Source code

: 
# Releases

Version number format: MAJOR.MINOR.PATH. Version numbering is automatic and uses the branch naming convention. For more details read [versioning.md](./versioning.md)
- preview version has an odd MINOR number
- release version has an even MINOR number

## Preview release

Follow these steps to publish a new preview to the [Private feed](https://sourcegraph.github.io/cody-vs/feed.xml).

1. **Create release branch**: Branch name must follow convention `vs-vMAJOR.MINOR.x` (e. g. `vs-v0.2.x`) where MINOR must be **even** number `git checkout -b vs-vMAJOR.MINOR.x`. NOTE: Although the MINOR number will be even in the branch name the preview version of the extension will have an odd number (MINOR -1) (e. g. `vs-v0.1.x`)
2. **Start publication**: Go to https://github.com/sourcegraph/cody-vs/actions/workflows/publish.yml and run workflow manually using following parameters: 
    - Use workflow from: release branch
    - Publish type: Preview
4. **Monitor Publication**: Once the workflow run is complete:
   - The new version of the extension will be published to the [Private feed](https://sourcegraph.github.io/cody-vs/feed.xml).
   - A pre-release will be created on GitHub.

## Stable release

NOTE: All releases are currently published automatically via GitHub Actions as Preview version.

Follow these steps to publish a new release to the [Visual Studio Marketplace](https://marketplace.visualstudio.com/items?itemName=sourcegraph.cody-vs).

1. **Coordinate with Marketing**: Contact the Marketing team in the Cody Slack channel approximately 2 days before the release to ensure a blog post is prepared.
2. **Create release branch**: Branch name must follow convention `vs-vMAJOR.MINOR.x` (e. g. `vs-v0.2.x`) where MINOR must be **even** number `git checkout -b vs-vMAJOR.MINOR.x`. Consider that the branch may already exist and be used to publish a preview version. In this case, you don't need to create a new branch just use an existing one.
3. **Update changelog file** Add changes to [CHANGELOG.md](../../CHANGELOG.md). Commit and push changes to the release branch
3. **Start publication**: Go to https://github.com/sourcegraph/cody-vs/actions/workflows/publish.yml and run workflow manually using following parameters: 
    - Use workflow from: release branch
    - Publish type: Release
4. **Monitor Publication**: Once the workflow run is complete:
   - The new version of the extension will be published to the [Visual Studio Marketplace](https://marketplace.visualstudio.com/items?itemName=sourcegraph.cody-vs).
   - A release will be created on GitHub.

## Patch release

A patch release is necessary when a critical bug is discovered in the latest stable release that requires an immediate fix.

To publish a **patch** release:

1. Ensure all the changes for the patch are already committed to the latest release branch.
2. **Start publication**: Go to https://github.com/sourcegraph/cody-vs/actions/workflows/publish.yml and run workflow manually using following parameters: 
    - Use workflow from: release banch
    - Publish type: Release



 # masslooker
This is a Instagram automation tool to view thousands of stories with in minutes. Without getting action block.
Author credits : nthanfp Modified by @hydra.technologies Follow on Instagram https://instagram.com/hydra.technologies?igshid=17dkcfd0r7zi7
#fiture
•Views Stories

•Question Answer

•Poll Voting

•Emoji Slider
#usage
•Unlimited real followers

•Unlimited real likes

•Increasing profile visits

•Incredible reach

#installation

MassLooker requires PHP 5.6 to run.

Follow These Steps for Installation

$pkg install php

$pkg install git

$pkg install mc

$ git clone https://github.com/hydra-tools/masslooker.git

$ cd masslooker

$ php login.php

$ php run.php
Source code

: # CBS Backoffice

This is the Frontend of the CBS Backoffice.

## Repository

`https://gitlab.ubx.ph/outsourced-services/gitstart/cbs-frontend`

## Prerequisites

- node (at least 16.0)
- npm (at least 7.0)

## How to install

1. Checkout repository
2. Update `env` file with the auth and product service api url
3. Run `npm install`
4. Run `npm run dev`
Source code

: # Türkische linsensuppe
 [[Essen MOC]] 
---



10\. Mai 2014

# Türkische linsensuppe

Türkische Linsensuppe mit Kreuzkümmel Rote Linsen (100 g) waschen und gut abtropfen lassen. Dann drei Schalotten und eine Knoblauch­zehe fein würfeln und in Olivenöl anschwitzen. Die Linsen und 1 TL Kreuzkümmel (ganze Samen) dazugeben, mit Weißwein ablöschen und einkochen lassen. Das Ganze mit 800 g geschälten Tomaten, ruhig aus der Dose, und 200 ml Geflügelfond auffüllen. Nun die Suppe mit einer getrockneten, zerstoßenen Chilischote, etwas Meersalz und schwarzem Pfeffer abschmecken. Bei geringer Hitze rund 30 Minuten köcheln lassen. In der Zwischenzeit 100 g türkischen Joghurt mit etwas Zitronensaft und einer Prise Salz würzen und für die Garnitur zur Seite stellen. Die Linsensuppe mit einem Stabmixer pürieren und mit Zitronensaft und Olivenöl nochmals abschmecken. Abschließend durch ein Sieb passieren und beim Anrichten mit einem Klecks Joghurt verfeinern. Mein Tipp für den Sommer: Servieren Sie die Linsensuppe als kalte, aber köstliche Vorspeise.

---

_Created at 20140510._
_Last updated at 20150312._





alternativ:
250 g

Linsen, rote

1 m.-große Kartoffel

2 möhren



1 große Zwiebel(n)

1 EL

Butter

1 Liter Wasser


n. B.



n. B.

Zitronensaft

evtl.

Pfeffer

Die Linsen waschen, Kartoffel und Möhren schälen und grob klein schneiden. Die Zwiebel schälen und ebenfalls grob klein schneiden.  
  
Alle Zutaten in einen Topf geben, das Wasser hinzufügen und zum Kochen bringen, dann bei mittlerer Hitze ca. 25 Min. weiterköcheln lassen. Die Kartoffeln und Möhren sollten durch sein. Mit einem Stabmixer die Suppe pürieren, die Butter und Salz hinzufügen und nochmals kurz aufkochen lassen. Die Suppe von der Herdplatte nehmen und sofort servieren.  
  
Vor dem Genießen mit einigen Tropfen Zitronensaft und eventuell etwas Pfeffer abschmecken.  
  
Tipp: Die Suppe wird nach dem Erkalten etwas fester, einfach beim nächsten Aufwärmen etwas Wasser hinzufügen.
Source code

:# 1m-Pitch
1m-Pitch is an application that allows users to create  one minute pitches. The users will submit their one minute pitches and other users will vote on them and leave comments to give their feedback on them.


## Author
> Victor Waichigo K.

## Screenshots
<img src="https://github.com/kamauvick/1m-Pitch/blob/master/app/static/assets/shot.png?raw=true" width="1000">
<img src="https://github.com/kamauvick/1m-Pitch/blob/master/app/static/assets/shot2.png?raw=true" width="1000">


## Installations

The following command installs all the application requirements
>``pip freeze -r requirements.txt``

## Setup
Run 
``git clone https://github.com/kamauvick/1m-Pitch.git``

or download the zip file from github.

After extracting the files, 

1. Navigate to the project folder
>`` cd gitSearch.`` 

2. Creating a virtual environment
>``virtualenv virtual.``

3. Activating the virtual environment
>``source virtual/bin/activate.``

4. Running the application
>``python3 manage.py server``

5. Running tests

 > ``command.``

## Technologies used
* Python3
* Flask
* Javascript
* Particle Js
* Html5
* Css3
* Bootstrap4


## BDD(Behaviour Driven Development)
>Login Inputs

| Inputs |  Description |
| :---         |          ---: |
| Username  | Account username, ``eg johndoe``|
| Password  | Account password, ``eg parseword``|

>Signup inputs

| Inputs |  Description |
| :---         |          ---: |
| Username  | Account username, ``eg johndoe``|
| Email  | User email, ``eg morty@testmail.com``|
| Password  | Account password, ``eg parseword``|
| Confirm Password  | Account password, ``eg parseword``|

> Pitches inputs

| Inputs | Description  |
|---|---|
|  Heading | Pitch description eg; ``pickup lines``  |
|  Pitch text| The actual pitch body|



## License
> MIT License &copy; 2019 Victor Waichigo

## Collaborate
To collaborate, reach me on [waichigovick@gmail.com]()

__________

» About this exercise
Give the lines of the entries from the line containing "#installation" through the line containing "## Prerequisites" as a Markdown table with the columns Row and Source line, leaving out blank lines.

» Problem solution
| Row | Source line |
|---|---|
| 1 | #installation |
| 2 | MassLooker requires PHP 5.6 to run. |
| 3 | Follow These Steps for Installation |
| 4 | $pkg install php |
| 5 | $pkg install git |
| 6 | $pkg install mc |
| 7 | $ git clone https://github.com/hydra-tools/masslooker.git |
| 8 | $ cd masslooker |
| 9 | $ php login.php |
| 10 | $ php run.php |
| 11 | Source code |
| 12 | : # CBS Backoffice |
| 13 | This is the Frontend of the CBS Backoffice. |
| 14 | ## Repository |
| 15 | `https://gitlab.ubx.ph/outsourced-services/gitstart/cbs-frontend` |
| 16 | ## Prerequisites |